TASK:
Please copy the data exactly as it stands, minus the images.

DATA EXCERPTS:

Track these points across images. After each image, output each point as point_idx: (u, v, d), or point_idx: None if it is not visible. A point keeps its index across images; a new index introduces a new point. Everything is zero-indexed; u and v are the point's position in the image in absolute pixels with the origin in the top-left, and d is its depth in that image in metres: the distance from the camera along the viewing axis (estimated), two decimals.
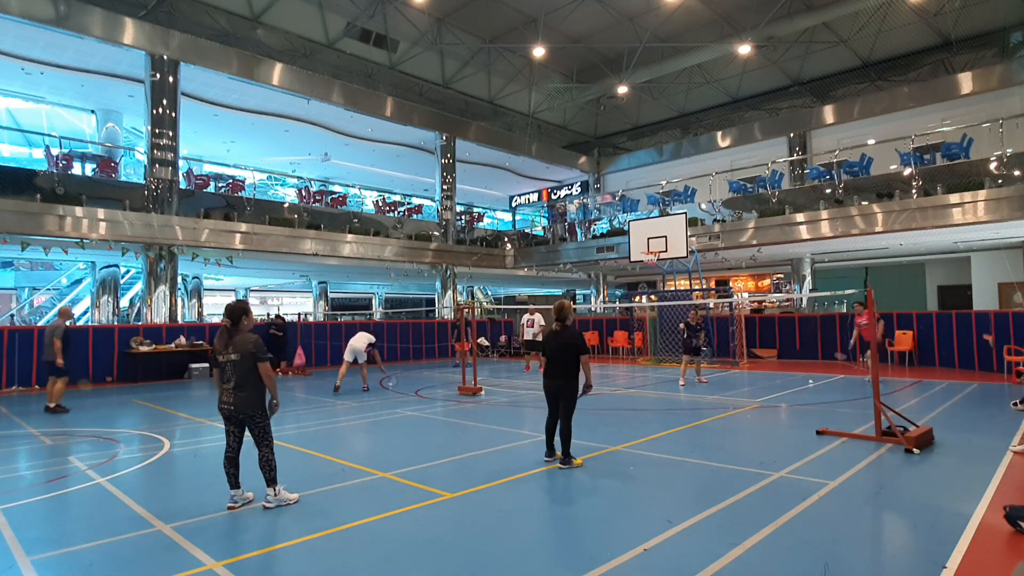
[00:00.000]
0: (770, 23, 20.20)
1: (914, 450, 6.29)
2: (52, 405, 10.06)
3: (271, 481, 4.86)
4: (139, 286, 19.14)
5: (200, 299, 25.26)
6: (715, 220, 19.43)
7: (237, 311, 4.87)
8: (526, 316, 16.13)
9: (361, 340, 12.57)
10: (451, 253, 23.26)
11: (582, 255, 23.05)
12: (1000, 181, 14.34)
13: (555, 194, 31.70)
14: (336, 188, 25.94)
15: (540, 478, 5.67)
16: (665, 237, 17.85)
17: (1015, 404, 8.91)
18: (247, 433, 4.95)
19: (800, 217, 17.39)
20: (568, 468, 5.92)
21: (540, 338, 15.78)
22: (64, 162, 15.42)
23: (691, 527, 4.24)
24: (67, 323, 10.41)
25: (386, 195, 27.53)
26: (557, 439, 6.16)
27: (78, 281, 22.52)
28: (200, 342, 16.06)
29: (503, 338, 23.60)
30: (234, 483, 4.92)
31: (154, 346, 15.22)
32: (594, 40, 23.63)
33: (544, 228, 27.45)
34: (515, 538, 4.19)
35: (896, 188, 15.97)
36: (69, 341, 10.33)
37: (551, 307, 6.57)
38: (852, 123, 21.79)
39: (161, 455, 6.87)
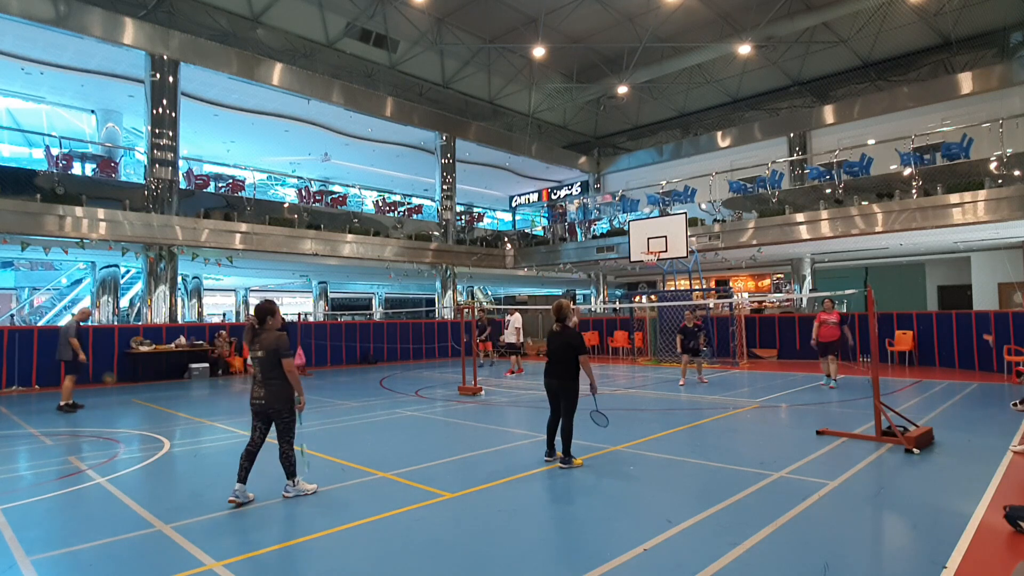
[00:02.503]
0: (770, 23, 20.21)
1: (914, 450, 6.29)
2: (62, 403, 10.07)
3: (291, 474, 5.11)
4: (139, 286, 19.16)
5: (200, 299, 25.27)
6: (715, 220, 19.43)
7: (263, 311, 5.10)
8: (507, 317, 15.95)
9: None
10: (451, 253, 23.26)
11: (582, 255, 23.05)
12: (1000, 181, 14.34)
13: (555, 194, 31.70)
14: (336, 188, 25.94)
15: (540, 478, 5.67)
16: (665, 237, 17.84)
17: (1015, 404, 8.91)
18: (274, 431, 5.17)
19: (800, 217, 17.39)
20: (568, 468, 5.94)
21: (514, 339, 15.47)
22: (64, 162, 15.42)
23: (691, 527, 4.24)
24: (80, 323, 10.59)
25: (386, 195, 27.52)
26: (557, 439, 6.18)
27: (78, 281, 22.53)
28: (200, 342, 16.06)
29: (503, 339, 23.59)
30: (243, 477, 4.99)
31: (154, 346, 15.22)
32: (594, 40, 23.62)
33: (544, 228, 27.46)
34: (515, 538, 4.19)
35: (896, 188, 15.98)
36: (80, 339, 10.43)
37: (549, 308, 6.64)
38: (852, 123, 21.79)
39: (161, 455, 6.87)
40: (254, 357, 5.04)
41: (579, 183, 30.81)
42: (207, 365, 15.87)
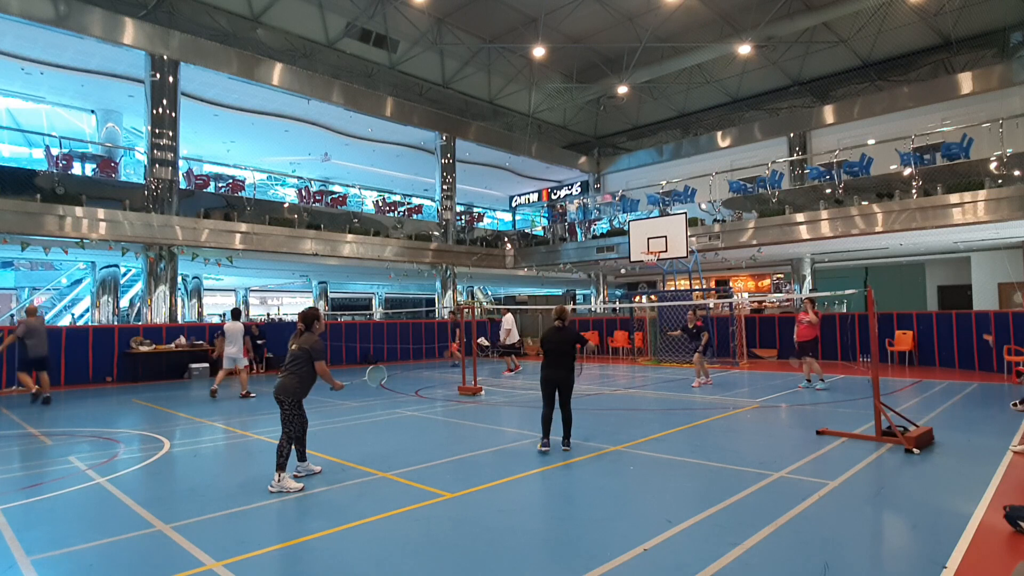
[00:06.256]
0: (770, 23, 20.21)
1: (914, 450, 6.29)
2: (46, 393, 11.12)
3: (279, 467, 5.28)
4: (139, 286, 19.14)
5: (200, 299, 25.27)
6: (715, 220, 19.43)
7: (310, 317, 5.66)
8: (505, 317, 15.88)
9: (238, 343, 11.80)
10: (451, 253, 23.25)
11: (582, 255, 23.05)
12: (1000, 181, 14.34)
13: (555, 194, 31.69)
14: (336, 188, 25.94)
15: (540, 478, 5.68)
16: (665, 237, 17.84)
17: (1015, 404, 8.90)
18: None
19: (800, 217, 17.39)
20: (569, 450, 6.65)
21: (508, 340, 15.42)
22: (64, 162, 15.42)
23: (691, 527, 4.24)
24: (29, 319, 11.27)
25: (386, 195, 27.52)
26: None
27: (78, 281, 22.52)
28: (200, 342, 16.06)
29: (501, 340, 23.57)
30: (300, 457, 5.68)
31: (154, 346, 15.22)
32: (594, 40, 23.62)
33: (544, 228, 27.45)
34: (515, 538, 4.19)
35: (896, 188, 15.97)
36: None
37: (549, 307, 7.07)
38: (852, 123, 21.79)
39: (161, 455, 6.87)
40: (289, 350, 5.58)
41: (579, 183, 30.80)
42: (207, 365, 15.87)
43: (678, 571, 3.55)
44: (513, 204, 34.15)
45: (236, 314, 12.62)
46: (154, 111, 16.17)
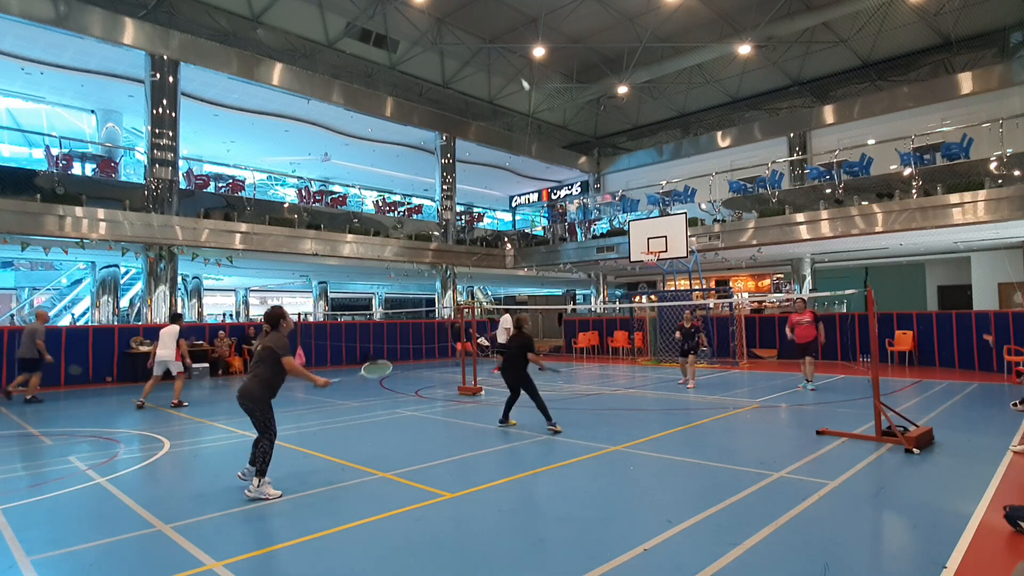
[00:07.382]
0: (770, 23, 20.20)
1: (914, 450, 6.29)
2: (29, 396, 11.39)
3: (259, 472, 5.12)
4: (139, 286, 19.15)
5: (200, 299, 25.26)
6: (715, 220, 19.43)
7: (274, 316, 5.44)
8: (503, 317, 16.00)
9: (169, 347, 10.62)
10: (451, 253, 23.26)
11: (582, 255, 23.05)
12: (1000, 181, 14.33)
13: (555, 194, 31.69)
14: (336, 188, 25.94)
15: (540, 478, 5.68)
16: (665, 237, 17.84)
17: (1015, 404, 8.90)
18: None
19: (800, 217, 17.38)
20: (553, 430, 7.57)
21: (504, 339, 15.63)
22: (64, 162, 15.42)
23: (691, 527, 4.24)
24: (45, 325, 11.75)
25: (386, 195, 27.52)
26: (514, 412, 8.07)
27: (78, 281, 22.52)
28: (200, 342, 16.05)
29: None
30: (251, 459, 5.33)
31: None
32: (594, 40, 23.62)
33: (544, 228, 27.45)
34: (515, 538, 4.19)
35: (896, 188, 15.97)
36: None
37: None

RESPONSE:
Track these points across images. After each image, output each point as point_idx: (u, v, d), or point_idx: None if it is not visible. A point keeps its index across images; a new index introduces a new point. Everything is zero-indexed; u and v are the point's position in the image in absolute pixels with the origin in the top-left, and d is its depth in that image in metres: the distance from the camera along the viewing axis (estimated), two decimals.
[00:00.000]
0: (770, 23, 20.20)
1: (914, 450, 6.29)
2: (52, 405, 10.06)
3: (271, 481, 4.86)
4: (139, 286, 19.14)
5: (200, 299, 25.26)
6: (715, 220, 19.43)
7: (237, 311, 4.87)
8: (526, 316, 16.13)
9: (361, 340, 12.57)
10: (451, 253, 23.26)
11: (582, 255, 23.05)
12: (1000, 181, 14.34)
13: (555, 194, 31.70)
14: (336, 188, 25.94)
15: (540, 478, 5.67)
16: (665, 237, 17.85)
17: (1015, 404, 8.91)
18: (247, 433, 4.95)
19: (800, 217, 17.39)
20: (568, 468, 5.92)
21: (540, 338, 15.78)
22: (64, 162, 15.42)
23: (691, 527, 4.24)
24: (67, 323, 10.41)
25: (386, 195, 27.53)
26: (557, 439, 6.16)
27: (78, 281, 22.52)
28: (200, 342, 16.06)
29: (503, 338, 23.60)
30: (234, 483, 4.92)
31: (154, 346, 15.22)
32: (594, 40, 23.63)
33: (544, 228, 27.45)
34: (515, 538, 4.19)
35: (896, 188, 15.97)
36: (69, 341, 10.33)
37: (551, 307, 6.57)
38: (852, 123, 21.79)
39: (161, 455, 6.87)
[00:02.503]
0: (770, 23, 20.21)
1: (914, 450, 6.29)
2: (62, 403, 10.07)
3: (291, 474, 5.11)
4: (139, 286, 19.16)
5: (200, 299, 25.27)
6: (715, 220, 19.43)
7: (263, 311, 5.10)
8: (507, 317, 15.95)
9: None
10: (451, 253, 23.26)
11: (582, 255, 23.05)
12: (1000, 181, 14.34)
13: (555, 194, 31.70)
14: (336, 188, 25.94)
15: (540, 478, 5.67)
16: (665, 237, 17.84)
17: (1015, 404, 8.91)
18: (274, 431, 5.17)
19: (800, 217, 17.39)
20: (568, 468, 5.94)
21: (514, 339, 15.47)
22: (64, 162, 15.42)
23: (691, 527, 4.24)
24: (80, 323, 10.59)
25: (386, 195, 27.52)
26: (557, 439, 6.18)
27: (78, 281, 22.53)
28: (200, 342, 16.06)
29: (503, 339, 23.59)
30: (243, 477, 4.99)
31: (154, 346, 15.22)
32: (594, 40, 23.62)
33: (544, 228, 27.46)
34: (515, 538, 4.19)
35: (896, 188, 15.98)
36: (80, 339, 10.43)
37: (549, 308, 6.64)
38: (852, 123, 21.79)
39: (161, 455, 6.87)
40: (254, 357, 5.04)
41: (579, 183, 30.81)
42: (207, 365, 15.87)
[00:06.256]
0: (770, 23, 20.21)
1: (914, 450, 6.29)
2: (46, 393, 11.12)
3: (279, 467, 5.28)
4: (139, 286, 19.14)
5: (200, 299, 25.27)
6: (715, 220, 19.43)
7: (310, 317, 5.66)
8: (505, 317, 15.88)
9: (238, 343, 11.80)
10: (451, 253, 23.25)
11: (582, 255, 23.05)
12: (1000, 181, 14.34)
13: (555, 194, 31.69)
14: (336, 188, 25.94)
15: (540, 478, 5.68)
16: (665, 237, 17.84)
17: (1015, 404, 8.90)
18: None
19: (800, 217, 17.39)
20: (569, 450, 6.65)
21: (508, 340, 15.42)
22: (64, 162, 15.42)
23: (691, 527, 4.24)
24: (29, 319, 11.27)
25: (386, 195, 27.52)
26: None
27: (78, 281, 22.52)
28: (200, 342, 16.06)
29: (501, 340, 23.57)
30: (300, 457, 5.68)
31: (154, 346, 15.22)
32: (594, 40, 23.62)
33: (544, 228, 27.45)
34: (515, 538, 4.19)
35: (896, 188, 15.97)
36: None
37: (549, 307, 7.07)
38: (852, 123, 21.79)
39: (161, 455, 6.87)
40: (289, 350, 5.58)
41: (579, 183, 30.80)
42: (207, 365, 15.87)
43: (678, 571, 3.55)
44: (513, 204, 34.15)
45: (236, 314, 12.62)
46: (154, 111, 16.17)
[00:07.382]
0: (770, 23, 20.20)
1: (914, 450, 6.29)
2: (29, 396, 11.39)
3: (259, 472, 5.12)
4: (139, 286, 19.15)
5: (200, 299, 25.26)
6: (715, 220, 19.43)
7: (274, 316, 5.44)
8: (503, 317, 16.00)
9: (169, 347, 10.62)
10: (451, 253, 23.26)
11: (582, 255, 23.05)
12: (1000, 181, 14.33)
13: (555, 194, 31.69)
14: (336, 188, 25.94)
15: (540, 478, 5.68)
16: (665, 237, 17.84)
17: (1015, 404, 8.90)
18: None
19: (800, 217, 17.38)
20: (553, 430, 7.57)
21: (504, 339, 15.63)
22: (64, 162, 15.42)
23: (691, 527, 4.24)
24: (45, 325, 11.75)
25: (386, 195, 27.52)
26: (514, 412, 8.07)
27: (78, 281, 22.52)
28: (200, 342, 16.05)
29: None
30: (251, 459, 5.33)
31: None
32: (594, 40, 23.62)
33: (544, 228, 27.45)
34: (515, 538, 4.19)
35: (896, 188, 15.97)
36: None
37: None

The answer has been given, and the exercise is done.